Comparison with Gold:
Unlike Bitcoin, gold remains unchanged over millennia without any capacity for technological enhancement. This static nature makes gold less adaptable to evolving economic and technological landscapes.
Notable Quote:
"Bitcoin is constantly adapting to new circumstances at a rate gold could never hope to match."
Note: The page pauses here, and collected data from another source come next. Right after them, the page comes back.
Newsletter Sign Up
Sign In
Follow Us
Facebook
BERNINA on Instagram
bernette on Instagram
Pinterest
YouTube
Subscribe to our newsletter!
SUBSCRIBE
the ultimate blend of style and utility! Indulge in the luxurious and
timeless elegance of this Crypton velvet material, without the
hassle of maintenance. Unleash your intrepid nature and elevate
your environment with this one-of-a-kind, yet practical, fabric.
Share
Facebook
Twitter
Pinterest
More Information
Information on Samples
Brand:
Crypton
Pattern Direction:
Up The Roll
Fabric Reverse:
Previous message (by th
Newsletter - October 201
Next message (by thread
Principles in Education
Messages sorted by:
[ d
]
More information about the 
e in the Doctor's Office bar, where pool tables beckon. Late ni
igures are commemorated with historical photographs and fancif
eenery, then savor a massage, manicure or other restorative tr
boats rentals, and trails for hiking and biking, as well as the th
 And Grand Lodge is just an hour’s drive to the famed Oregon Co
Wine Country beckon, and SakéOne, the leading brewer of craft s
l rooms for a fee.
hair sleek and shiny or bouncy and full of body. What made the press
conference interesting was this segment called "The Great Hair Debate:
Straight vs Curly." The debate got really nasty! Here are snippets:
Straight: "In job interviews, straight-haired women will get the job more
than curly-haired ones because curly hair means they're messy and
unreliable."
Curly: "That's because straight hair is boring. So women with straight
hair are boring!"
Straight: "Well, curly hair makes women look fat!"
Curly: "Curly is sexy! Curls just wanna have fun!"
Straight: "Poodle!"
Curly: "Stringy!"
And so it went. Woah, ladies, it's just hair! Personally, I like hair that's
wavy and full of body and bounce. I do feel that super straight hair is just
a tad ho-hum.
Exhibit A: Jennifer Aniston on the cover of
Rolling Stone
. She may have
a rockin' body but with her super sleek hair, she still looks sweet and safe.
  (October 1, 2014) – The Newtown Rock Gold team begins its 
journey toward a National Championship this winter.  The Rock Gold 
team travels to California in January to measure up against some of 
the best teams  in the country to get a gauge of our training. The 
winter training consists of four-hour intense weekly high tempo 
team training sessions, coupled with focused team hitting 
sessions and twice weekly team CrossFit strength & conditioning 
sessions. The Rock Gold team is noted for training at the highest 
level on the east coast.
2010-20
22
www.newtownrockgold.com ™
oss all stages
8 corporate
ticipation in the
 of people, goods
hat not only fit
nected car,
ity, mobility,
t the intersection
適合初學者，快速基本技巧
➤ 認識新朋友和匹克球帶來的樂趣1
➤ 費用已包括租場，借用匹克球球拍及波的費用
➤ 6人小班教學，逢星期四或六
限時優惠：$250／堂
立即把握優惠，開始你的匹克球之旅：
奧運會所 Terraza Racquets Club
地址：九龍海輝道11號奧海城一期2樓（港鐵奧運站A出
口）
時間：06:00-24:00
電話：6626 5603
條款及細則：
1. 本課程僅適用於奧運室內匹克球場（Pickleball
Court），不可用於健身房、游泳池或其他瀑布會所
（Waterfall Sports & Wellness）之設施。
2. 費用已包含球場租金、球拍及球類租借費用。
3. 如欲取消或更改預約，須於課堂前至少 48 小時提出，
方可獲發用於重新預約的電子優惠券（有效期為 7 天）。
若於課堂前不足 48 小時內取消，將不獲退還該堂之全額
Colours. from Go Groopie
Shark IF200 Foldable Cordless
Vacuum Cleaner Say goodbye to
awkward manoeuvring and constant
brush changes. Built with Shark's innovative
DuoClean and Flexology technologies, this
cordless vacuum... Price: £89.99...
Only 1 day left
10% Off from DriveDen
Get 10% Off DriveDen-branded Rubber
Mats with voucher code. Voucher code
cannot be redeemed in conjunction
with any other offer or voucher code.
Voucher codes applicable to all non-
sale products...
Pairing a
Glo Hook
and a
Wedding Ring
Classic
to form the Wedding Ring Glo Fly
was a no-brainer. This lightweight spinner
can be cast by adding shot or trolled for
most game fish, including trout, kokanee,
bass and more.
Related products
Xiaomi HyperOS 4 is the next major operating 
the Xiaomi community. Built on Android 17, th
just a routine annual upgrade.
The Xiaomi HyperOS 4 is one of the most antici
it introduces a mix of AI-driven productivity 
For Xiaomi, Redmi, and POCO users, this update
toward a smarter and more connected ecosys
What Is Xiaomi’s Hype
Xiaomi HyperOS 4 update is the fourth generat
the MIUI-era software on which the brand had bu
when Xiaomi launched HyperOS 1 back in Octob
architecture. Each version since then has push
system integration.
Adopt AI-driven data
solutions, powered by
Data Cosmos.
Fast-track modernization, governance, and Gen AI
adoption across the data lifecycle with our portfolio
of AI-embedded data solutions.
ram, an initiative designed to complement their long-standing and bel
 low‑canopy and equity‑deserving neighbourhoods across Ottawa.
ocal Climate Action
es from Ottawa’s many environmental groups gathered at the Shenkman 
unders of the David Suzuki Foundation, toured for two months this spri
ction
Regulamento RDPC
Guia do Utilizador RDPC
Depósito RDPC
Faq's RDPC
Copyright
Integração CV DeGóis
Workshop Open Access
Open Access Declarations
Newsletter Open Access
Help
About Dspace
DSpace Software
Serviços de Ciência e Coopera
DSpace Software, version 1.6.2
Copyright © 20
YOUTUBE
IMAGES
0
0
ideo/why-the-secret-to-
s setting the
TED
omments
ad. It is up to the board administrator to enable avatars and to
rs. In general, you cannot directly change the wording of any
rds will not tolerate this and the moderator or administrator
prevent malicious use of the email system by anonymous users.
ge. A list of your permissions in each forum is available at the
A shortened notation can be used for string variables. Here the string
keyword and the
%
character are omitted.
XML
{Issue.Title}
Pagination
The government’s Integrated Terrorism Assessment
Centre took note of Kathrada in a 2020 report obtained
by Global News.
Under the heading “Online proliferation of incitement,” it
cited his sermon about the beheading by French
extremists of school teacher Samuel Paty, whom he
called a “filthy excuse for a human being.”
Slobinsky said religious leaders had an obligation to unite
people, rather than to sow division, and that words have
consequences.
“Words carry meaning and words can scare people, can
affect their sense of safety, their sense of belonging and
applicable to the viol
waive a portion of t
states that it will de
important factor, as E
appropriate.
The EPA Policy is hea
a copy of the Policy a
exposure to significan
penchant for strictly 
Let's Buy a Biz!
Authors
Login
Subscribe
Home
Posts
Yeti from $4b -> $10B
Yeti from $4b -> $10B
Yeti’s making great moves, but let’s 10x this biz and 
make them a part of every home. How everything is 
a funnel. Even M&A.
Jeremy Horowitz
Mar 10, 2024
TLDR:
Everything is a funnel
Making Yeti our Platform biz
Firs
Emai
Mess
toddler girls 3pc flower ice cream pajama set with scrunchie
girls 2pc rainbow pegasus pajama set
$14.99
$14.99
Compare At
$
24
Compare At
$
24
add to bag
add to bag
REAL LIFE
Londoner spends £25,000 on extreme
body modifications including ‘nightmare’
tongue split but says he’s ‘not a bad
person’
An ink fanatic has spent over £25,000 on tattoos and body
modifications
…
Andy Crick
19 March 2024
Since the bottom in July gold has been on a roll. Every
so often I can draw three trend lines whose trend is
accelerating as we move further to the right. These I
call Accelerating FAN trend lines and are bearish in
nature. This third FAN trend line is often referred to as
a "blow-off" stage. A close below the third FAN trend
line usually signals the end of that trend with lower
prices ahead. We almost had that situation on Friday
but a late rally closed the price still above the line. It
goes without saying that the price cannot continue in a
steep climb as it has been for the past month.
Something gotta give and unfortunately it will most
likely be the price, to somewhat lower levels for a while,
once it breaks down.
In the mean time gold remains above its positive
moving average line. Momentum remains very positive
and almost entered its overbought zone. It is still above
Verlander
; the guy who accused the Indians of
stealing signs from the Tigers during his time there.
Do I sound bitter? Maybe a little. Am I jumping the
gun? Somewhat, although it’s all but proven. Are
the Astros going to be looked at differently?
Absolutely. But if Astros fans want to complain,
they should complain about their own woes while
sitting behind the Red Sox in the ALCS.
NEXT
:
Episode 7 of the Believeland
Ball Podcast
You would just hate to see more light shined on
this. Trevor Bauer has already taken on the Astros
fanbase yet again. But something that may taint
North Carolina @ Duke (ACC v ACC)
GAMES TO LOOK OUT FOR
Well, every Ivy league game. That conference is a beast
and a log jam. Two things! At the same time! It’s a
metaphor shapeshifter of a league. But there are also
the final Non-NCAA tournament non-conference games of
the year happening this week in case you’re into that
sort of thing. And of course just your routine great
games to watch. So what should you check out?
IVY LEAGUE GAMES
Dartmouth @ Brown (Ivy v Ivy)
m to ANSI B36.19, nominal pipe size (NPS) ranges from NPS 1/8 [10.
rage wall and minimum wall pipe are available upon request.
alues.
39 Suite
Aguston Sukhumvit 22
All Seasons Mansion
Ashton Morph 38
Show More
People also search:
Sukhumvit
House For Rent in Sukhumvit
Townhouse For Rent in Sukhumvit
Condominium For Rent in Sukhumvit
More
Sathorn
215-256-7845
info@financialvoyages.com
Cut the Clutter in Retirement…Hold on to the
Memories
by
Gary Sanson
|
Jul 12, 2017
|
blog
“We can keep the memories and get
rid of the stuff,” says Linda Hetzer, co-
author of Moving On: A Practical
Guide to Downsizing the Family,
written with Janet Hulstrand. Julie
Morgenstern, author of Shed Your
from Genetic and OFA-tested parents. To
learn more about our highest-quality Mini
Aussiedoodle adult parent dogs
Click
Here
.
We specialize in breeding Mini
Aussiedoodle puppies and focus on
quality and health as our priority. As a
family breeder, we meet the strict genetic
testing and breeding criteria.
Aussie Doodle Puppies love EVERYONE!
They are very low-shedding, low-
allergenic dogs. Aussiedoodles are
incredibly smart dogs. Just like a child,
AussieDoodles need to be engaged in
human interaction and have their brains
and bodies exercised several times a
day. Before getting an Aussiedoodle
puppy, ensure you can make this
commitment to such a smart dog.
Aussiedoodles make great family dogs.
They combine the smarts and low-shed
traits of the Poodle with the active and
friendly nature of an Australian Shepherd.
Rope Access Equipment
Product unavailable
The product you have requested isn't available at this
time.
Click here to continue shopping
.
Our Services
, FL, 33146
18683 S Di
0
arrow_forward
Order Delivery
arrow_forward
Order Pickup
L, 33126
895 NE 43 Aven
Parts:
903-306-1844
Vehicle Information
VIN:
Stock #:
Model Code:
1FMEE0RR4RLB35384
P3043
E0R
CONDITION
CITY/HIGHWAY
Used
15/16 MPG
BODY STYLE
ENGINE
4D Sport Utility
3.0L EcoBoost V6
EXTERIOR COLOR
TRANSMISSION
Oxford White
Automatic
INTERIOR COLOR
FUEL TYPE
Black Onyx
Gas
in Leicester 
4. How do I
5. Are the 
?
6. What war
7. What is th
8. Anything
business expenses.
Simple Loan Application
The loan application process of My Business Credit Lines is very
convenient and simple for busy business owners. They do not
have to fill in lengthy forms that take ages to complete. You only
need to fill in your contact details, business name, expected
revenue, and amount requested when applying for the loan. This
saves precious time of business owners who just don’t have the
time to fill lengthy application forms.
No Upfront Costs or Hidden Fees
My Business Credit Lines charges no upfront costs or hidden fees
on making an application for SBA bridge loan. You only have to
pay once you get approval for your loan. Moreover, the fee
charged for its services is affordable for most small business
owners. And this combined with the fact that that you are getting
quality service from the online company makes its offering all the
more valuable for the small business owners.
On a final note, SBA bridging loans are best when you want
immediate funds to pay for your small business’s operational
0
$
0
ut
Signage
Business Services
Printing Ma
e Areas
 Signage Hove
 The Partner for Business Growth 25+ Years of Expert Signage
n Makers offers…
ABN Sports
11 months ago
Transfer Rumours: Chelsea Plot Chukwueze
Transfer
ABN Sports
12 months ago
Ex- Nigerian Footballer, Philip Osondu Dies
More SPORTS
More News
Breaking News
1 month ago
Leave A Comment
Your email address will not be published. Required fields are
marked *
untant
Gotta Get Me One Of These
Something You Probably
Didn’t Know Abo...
— Robert Breedlove [36:08]
Smart Money:
Saylor emphasizes Bitcoin's programmability, enabling complex financial operations such as automated lending, borrowing, and dynamic yield curves. This programmability transforms Bitcoin from a mere store of value into an active economic tool.
Yield Generation:
The ability to create smart contracts and decentralized applications on Bitcoin facilitates the generation of yield in ways traditional assets like gold or fiat cannot. This includes peer-to-peer lending platforms and automated market-making.
Notable Quote:
"Bitcoin is programmable money. You can write software that moves money intelligently and quickly, which is impossible with gold."
— Michael Saylor [43:41]
Decentralized Security:
Bitcoin's security model is decentralized, eliminating gatekeepers such as banks or governments that can become single points of failure. This decentralization enhances Bitcoin's defensibility against attacks and coercion.
Self-Custody Options:
Bitcoin allows individuals to take direct custody of their assets through hardware wallets, enhancing personal security and reducing reliance on centralized institutions that may be vulnerable to failures or malpractices.
Notable Quote:
"Gatekeepers are your weakness. Bitcoin has no gatekeepers, making it incredibly secure and resilient."
— Michael Saylor [23:04]
Speed and Efficiency:
Bitcoin, being entirely digital, can be transferred globally at the speed of light, enabling high-frequency and microtransactions that are impractical with physical assets like gold or traditional banking systems.
Massless Asset:
Referring to Einstein's equation ( E = mc^2 ), Saylor highlights Bitcoin's lack of physical mass, making it infinitely more efficient in terms of energy and speed when compared to tangible assets.
Enhanced Optionality:
The digital nature of Bitcoin provides holders with unprecedented flexibility in managing and deploying their assets, from automated trading to programmable financial instruments.
Notable Quote:
"Bitcoin is the first truly digital native money. It can be moved at the speed of light, enabling transactions that were never possible before."
— Michael Saylor [36:53]
The episode culminates in reinforcing Bitcoin's unique position as a superior form of money and a transformative financial technology. By being harder, smarter, stronger, and faster than traditional assets, Bitcoin not only serves as a robust store of value but also as a versatile tool for economic innovation and personal financial sovereignty. The discussion underscores Bitcoin's potential to redefine the dynamics of global finance, making it an indispensable asset in the modern world.
Final Notable Quote:
"Bitcoin is freedom money. It's a language of value that cannot be muted or manipulated."
— Michael Saylor [57:11]
This episode provides a comprehensive exploration of Bitcoin's advanced features and strategic advantages, positioning it as the future of money and a cornerstone of financial innovation.